## Text
+===+

Edited on Tue Nov-13-07 01:33 AM by barb162
http://www.nytimes.com/2007/11/10/world/americas/10venez.html?_r=1&oref=slogin

Students Emerge as a Leading Force Against Chávez
By SIMON ROMERO
Published: November 10, 2007
CARACAS, Venezuela, Nov. 9 — Finding Yon Goicoechea, a leader of the nascent student movement protesting the expanding power of President Hugo Chávez, is not easy. He changes cellphones every few days. After receiving dozens of death threats, he moves among the apartments of friends here each day in search of a safe place to sleep.

In an interview this week in a back room at one such residence, a villa in a leafy district in this city, Mr. Goicoechea described the movement that has supplanted traditional political parties in recent weeks as the most cohesive and respected challenger to Mr. Chávez’s government.

“We believe in exhausting the democratic options available to us through peaceful action,” said Mr. Goicoechea, 23, who studies law at Andrés Bello Catholic University here, referring to the students’ opposition to a constitutional overhaul. In the polarized world of Venezuelan political debate, such parsed and polished statements are rare.

But what about the claims, from Mr. Chávez and his loyalists, that the students ultimately want to oust him from office? “We want social transformation, not a coup,” Mr. Goicoechea said. “The real coup d’état is coming from Chávez, who wants to perpetuate himself in power.”

+===+

## Things to do
A – Transcribe the article about the student movement from "Edited on Tue" to "place to sleep.".
B – According to the article about the student movement, at which university does Yon Goicoechea study law?
The data that comes next is separate from the article about the student movement.

## Given data

+===+

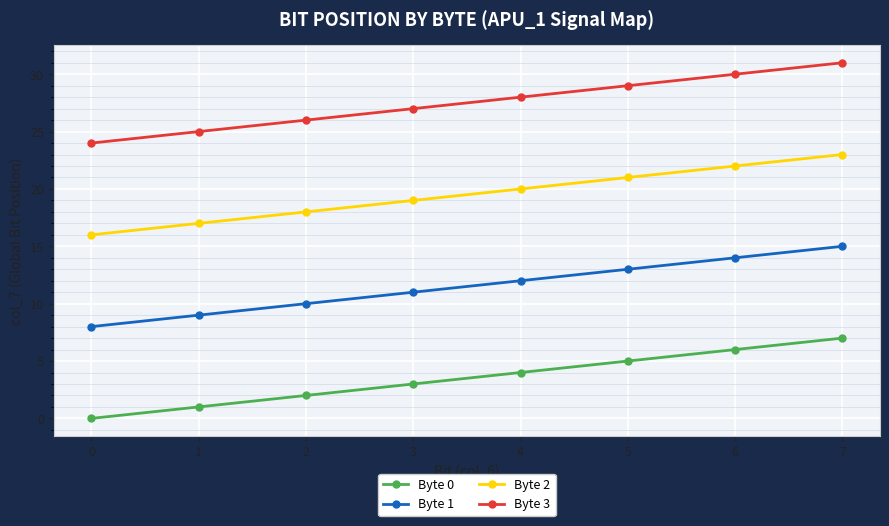

How many lines are shown in the chart?

4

+===+

## Answers to the tasks
A –
Edited on Tue Nov-13-07 01:33 AM by barb162
http://www.nytimes.com/2007/11/10/world/americas/10venez.html?_r=1&oref=slogin

Students Emerge as a Leading Force Against Chávez
By SIMON ROMERO
Published: November 10, 2007
CARACAS, Venezuela, Nov. 9 — Finding Yon Goicoechea, a leader of the nascent student movement protesting the expanding power of President Hugo Chávez, is not easy. He changes cellphones every few days. After receiving dozens of death threats, he moves among the apartments of friends here each day in search of a safe place to sleep.

B – Andrés Bello Catholic University